Resistência dentro e fora de casa

Rachel Sanderson, Financial Times, de Londres

Por pouco o Conselho de Supervisão de Contabilidade de Companhias Abertas (PCAOB) não fechou as portas. Na segunda-feira, a Suprema Corte decidiu por cinco votos a quatro que o órgão criado pela lei Sarbanes-Oxley poderia continuar existindo nos moldes atuais, com pequenas alterações.

Os autores do processo, um grupo chamado Fundo da Livre Iniciativa e uma empresa de auditoria de Nevada, alegavam que o PCAOB violou uma cláusula da Constituição americana que dá ao presidente poder para nomear autoridades públicas. O PCAOB está sob o comando da comissão de valores mobiliários americana, a SEC.

Aparentemente, o objetivo mais amplo era derrubar integralmente a Lei Sarbanes-Oxley ou paralisar a PCAOB.
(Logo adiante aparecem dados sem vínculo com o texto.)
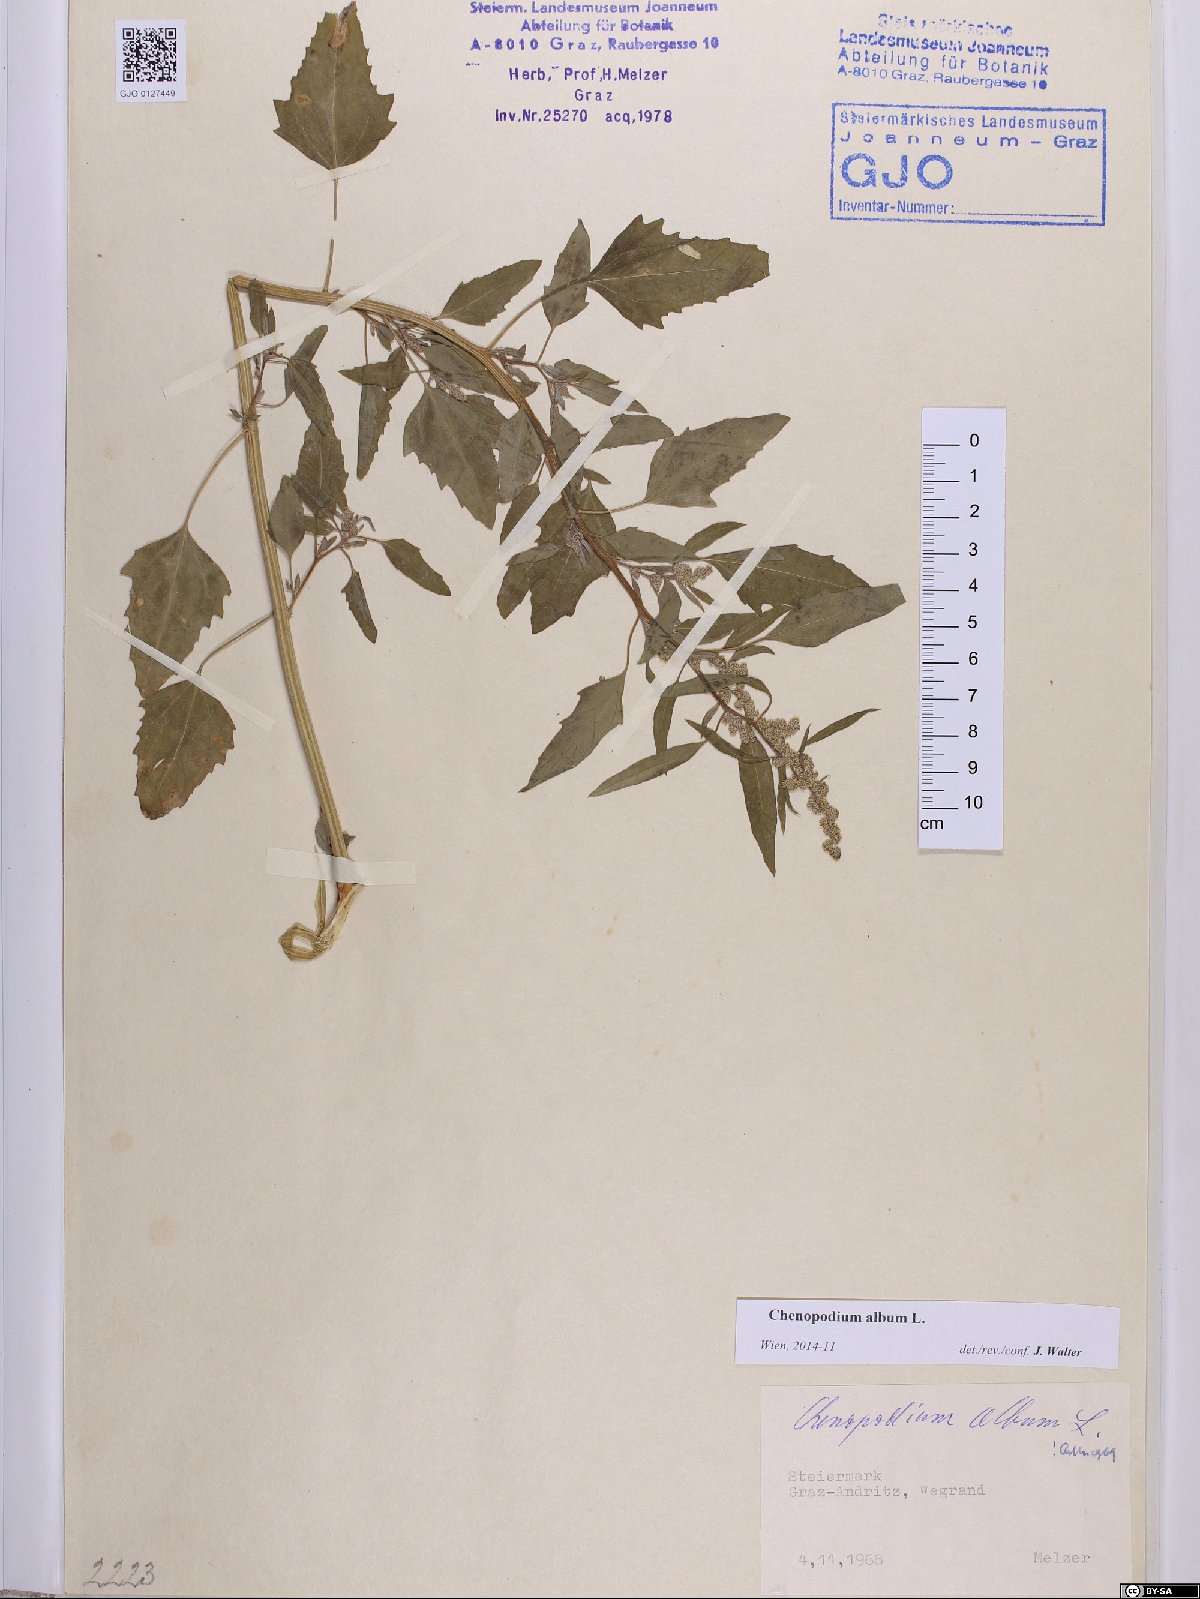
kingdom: Plantae
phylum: Tracheophyta
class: Magnoliopsida
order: Caryophyllales
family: Amaranthaceae
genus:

A existência do órgão é controvertida entre os políticos favoráveis a menor interferência governamental nos EUA e entre alguns contadores que não gostam de seus amplos poderes fiscalizadores. A missão do PCAOB, de criar regras que "possam ser necessárias ou convenientes ao interesse dos cidadãos ou para a proteção dos investidores", custou à economia quase US$ 1 trilhão, de acordo com um estudo do American Enterprise Institute e da Brookings Institution. O benefício é, supostamente, proteger os investidores.

O PCAOB também se defrontou com oposição na Europa e na China, onde está impedida de realizar as inspeções em empresas não americanas que têm ações negociadas em bolsas americanas. Na próxima semana, a União Europeia deverá suspender sua oposição a inspeções da PCAOB na Europa, depois de adiar a votação na sexta-feira passada para aguardar a decisão da Suprema Corte.